• Actions to take:
**1)** Retype the passage of the essay on Ahlam Shibli's work between "Ahlam Shibli's Critique" and "her close environment.", inclusive, with no changes.
**2)** Continue the essay on Ahlam Shibli's critique of the notion of home from where it stops.

• Quoted passage:
━━━━━━━━━━━━━━━━━━━━━━━━━━━━━━

Ahlam Shibli's Critique of the Notion of Home

Ulrich Loock, 2009



All of Ahlam Shibli's work is guided by a fundamental question, 'What does it mean to be at home?', and its inversion, 'What does it mean not to be at home?' This question has to be asked since one of the most incisive experiences of the 20th century is the loss of a sense of home as something reliable, given and granted. This all-encompassing sense of loss in the case of Shibli is highlighted and sharpened by her personal biography. She grew up in a village in the Lower Galilee 'under the first occupation', as she puts it, the occupation of Palestinian lands and the displacement of large parts of the Arab population by the Jewish who founded in 1948 the State of Israel. Consequently her first works focus on circumstances marking her close environment.

━━━━━━━━━━━━━━━━━━━━━━━━━━━━━━

• Records from a dataset:
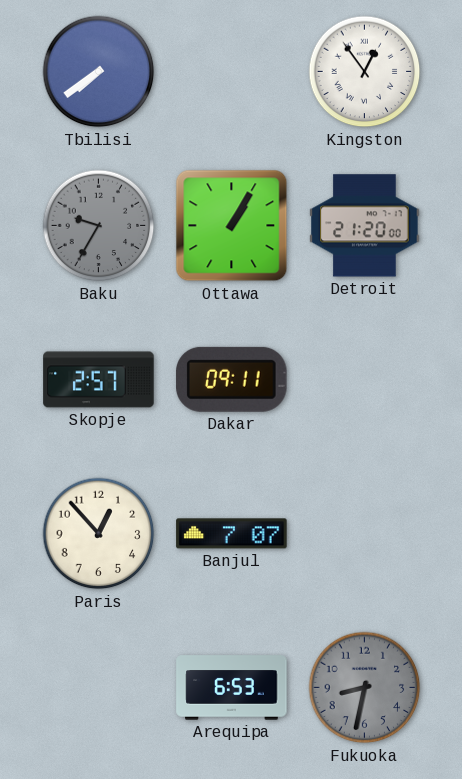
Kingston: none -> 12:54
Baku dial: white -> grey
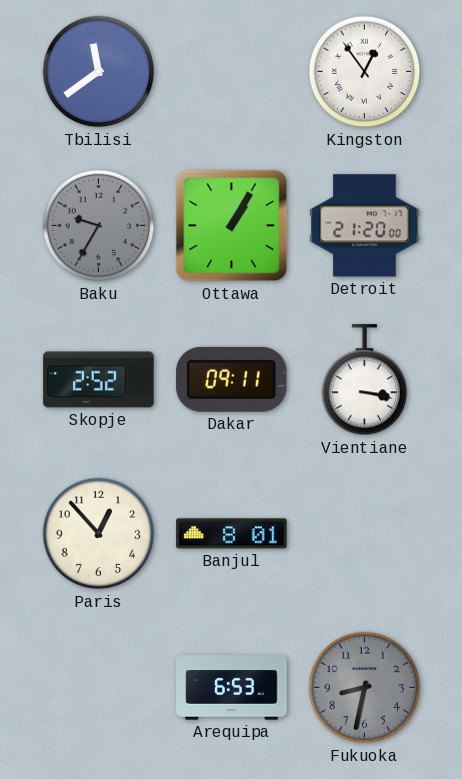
Tbilisi: 7:39 -> 11:39
Skopje: 2:57 -> 2:52
Vientiane: none -> 3:17
Banjul: 7:07 -> 8:01
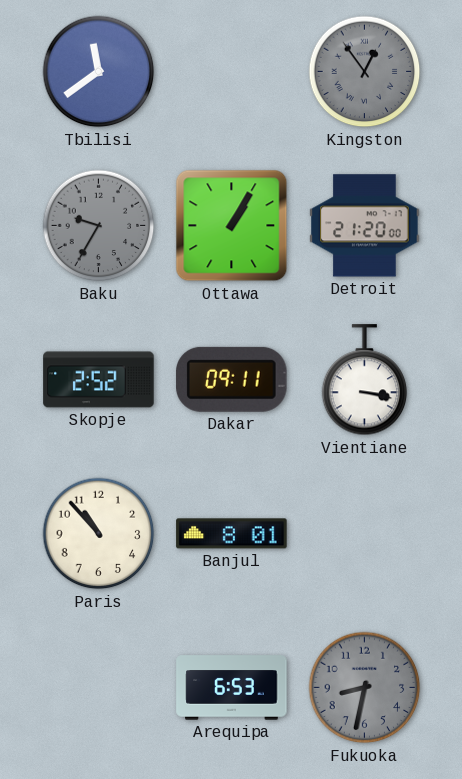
Kingston dial: white -> grey
Paris: 12:53 -> 10:53
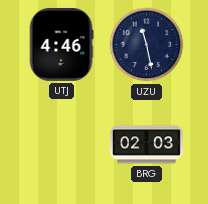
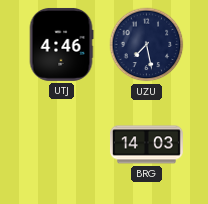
UZU: 11:28 -> 7:28
BRG: 02:03 -> 14:03
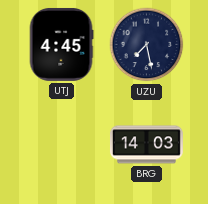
UTJ: 4:46 -> 4:45
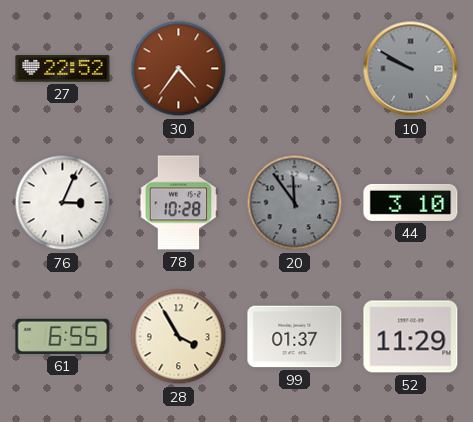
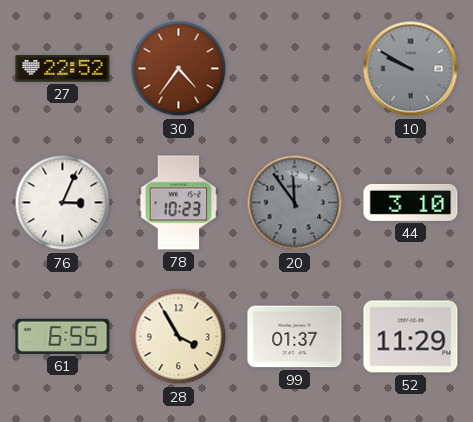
78: 10:28 -> 10:23
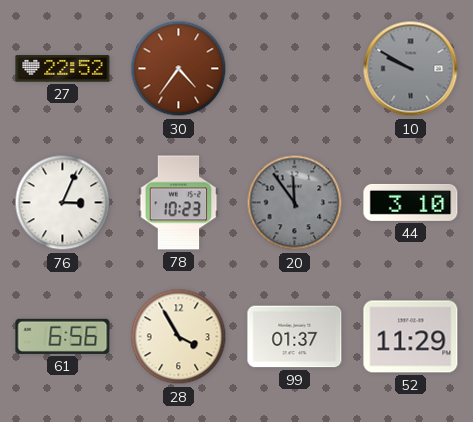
61: 6:55 -> 6:56
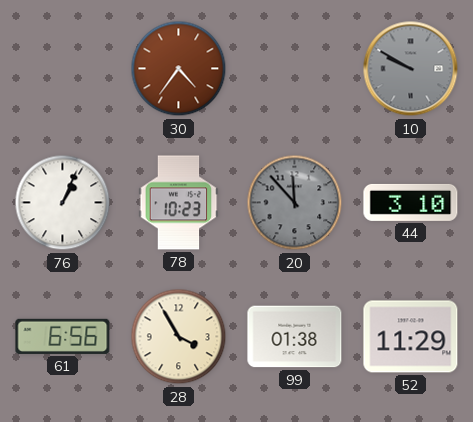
27: 22:52 -> none
76: 3:04 -> 1:04
20: 11:54 -> 11:53
99: 01:37 -> 01:38
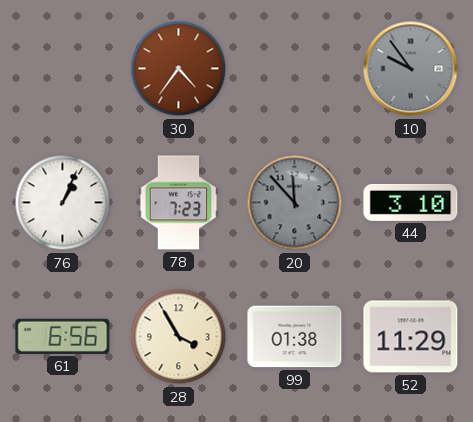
10: 9:50 -> 9:54
78: 10:23 -> 7:23
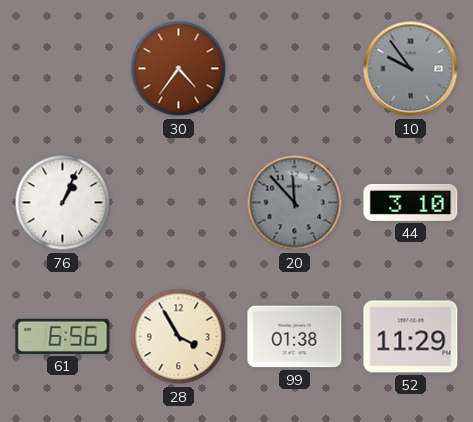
78: 7:23 -> none
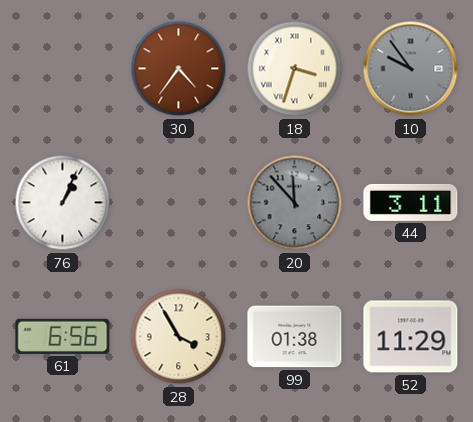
18: none -> 3:33
44: 3:10 -> 3:11
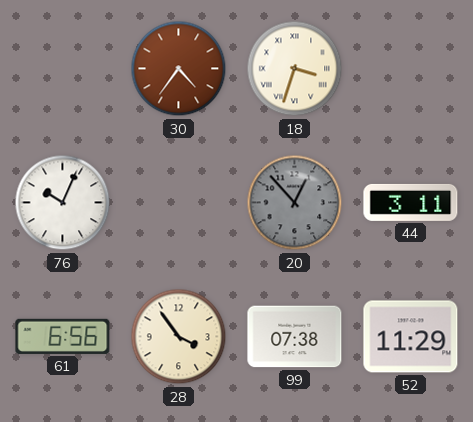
10: 9:54 -> none
76: 1:04 -> 10:04
20: 11:53 -> 12:53
28: 3:55 -> 3:54
99: 01:38 -> 07:38
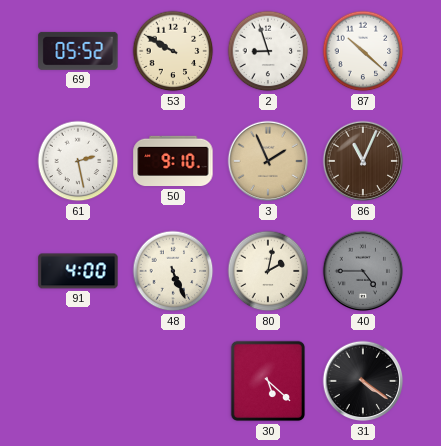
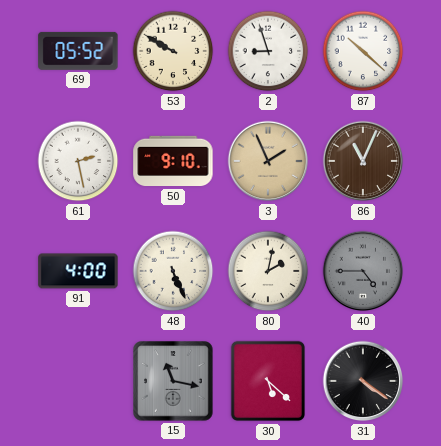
15: none -> 11:17
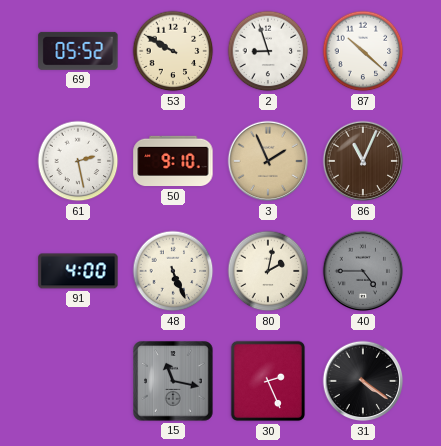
30: 5:22 -> 2:26
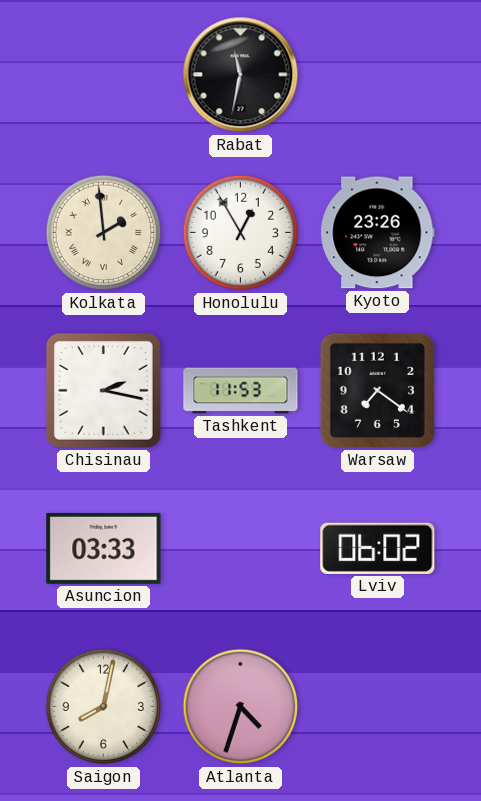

━━━━━━━━━━━━━━━━━━━━━━━━━━━━━━

• Responses by task:
**1)**
Ahlam Shibli's Critique of the Notion of Home

Ulrich Loock, 2009



All of Ahlam Shibli's work is guided by a fundamental question, 'What does it mean to be at home?', and its inversion, 'What does it mean not to be at home?' This question has to be asked since one of the most incisive experiences of the 20th century is the loss of a sense of home as something reliable, given and granted. This all-encompassing sense of loss in the case of Shibli is highlighted and sharpened by her personal biography. She grew up in a village in the Lower Galilee 'under the first occupation', as she puts it, the occupation of Palestinian lands and the displacement of large parts of the Arab population by the Jewish who founded in 1948 the State of Israel. Consequently her first works focus on circumstances marking her close environment.

**2)**
Early on Shibli identified her task as 'researching the living conditions of the Palestinian population under Israeli rule'. This formula, however, as well as her use of documentary modes of photography, should be comprehended in a particular way. In a worldwide artistic/cultural context in which 'research' and the 'documentary', packaged in 'projects', have acquired the status of a contemporary academia, her use of those modes points to a way of thinking which takes its clues from looking at particulars. Even though her practice takes the form of documentary, the focus of her work is not an inventory of given situations, a record of sociological or ethnological circumstances, let alone the illustration of preconceived cultural knowledge. Inversely, to take pictures means to create a stock of images which may, when looked at and related to one another, reveal a subtext which the respective situations tend to conceal.

Shibli's work reveals the pervading desire to be at home and the failure provoked by any attempt to turn this desire into a reality. She has expressed this frustrating dialectics by saying, 'Where there is a home, there is no house; where there is a house, there is no home.' The work Unrecognised shows the efforts people made to claim a home where the State forbids them to install most of the basic amenities for dwelling, namely to build proper houses on their own land. They are labelled trespassers on those lands and consequently denied recognition and representation by the authorities. In defiance of being treated as if they were not there, however, they adorn their tin shacks with colourful painting, plant gardens and prepare one room of their poor shelter for the reception of visitors.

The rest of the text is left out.